Zusammenfassung der Entscheidung:
a) Wer will was von wem woraus? Der Arbeitgeber (AG) möchte einen Arbeitnehmer (AN) fristlos kündigen, weil dieser trotz Krankschreibung für einen Dritten gearbeitet hat. Der AN war aufgrund gesundheitlicher Gründe arbeitsunfähig geschrieben, hat sich aber dennoch einer Tätigkeit für einen anderen Arbeitgeber unterzogen.
b) Was hat das Gericht entschieden? Das Landesarbeitsgericht (LAG) München hat entschieden, dass ein solches Verhalten des AN eine besonders grobe Verletzung der Treuepflicht darstellt. Eine Abmahnung sei in diesem Fall nicht erforderlich, da das Vertrauensverhältnis zwischen AG und AN bereits so schwerwiegend gestört sei, dass eine fristlose Kündigung gerechtfertigt ist.

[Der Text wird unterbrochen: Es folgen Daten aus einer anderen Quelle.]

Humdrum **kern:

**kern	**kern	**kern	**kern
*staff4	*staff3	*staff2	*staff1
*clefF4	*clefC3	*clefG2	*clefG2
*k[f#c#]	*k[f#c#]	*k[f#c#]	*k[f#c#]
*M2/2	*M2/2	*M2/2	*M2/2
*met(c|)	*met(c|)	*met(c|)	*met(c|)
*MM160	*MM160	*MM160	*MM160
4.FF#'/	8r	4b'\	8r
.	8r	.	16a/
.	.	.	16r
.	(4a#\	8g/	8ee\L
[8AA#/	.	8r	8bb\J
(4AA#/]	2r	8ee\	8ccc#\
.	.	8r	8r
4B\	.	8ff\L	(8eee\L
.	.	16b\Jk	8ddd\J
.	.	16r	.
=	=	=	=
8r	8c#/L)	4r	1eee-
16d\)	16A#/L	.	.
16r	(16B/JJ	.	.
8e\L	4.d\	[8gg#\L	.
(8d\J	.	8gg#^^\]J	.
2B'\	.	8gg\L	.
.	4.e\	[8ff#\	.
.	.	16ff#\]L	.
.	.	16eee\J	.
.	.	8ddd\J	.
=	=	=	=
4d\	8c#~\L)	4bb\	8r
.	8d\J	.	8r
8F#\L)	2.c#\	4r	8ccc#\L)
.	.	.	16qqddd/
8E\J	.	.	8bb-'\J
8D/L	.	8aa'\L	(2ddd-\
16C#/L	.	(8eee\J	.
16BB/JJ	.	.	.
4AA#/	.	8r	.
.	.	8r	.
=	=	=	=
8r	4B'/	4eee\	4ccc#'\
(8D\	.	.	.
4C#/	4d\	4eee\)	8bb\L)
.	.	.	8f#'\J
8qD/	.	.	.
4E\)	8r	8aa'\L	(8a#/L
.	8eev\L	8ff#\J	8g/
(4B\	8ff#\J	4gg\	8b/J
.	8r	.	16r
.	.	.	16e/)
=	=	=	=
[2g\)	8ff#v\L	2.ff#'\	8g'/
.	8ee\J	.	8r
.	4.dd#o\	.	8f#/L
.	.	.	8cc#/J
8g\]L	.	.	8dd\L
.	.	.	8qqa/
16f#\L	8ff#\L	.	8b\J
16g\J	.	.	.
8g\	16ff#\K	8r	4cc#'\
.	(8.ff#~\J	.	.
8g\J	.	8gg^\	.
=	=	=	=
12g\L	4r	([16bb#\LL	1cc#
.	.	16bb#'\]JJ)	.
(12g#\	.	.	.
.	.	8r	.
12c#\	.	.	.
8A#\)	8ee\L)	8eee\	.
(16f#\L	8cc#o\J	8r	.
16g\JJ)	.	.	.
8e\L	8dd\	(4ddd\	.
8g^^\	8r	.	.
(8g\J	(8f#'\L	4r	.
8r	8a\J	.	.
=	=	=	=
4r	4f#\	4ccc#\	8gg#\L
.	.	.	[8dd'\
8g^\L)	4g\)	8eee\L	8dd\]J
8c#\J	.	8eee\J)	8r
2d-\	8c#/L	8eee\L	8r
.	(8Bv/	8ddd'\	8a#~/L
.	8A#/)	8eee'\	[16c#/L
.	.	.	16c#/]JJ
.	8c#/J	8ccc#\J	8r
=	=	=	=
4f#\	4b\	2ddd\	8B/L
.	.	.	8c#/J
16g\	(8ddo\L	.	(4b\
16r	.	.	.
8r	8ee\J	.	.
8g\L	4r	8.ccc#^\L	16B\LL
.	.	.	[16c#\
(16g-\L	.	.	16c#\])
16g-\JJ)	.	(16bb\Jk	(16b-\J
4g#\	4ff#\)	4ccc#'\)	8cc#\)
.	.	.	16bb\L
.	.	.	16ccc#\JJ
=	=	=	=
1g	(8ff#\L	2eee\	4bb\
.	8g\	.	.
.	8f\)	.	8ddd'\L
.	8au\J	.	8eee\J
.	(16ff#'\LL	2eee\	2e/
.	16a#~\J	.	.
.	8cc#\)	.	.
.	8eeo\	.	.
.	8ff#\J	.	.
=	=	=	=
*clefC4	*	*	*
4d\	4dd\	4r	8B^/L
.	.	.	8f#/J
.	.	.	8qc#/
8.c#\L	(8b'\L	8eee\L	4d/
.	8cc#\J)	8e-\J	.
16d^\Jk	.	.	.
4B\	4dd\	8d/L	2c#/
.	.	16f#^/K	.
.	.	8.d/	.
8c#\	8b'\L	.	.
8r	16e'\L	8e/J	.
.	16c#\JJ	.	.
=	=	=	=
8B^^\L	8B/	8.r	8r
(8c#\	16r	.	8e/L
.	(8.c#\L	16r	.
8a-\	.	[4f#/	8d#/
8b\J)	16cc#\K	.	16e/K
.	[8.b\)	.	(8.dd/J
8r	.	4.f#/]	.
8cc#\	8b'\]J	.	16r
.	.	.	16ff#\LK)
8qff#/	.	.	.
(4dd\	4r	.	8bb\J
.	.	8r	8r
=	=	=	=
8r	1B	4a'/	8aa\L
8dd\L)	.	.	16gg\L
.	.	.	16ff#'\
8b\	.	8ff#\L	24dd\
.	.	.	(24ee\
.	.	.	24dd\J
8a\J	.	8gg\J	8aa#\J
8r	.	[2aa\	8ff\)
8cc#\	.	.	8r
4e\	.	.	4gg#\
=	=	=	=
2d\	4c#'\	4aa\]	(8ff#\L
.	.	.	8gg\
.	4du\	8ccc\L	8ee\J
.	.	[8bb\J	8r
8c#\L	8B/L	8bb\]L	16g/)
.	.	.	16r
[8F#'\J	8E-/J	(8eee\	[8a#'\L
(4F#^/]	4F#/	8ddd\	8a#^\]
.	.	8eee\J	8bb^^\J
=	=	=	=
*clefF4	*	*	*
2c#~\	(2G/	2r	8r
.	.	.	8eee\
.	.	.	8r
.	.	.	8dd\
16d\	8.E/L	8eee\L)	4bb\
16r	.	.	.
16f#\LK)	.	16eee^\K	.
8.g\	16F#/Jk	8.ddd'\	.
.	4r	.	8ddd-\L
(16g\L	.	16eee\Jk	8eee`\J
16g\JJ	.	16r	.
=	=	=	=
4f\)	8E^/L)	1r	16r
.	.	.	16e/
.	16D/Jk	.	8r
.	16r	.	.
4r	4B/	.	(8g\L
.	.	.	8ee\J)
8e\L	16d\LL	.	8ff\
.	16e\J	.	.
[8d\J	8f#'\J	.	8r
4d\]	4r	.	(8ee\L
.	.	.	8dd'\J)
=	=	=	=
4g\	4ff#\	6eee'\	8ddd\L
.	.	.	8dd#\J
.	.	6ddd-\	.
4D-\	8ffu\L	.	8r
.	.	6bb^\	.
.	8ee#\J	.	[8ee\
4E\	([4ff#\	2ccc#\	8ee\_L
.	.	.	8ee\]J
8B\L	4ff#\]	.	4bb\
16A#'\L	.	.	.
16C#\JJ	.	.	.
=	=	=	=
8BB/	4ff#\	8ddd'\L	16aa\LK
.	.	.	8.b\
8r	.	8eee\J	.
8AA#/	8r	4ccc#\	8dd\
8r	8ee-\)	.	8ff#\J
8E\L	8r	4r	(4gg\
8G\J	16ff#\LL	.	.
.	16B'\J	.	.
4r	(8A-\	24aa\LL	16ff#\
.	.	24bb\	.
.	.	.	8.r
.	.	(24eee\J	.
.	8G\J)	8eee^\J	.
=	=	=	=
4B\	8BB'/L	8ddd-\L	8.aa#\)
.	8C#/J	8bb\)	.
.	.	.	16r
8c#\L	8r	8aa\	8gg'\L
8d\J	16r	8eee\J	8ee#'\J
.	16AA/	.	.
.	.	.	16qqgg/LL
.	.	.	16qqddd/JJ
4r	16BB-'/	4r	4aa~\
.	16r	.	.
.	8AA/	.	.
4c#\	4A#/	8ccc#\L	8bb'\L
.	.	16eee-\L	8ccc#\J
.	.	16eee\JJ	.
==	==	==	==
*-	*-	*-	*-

c) Wie hat das Gericht seine Entscheidung begründet? Das Gericht argumentiert, dass die Arbeitsleistung für einen Dritten während der Krankschreibung dem Sinn der Arbeitsunfähigkeit widerspricht und die Genesung verzögern kann. Zudem liege der Verdacht nahe, dass der AN seine Krankheit nur vortäuscht. Da das Verhalten des AN das Vertrauensverhältnis zerstört hat, sei eine Abmahnung nicht notwendig (unter Bezugnahme auf eine Entscheidung des BAG).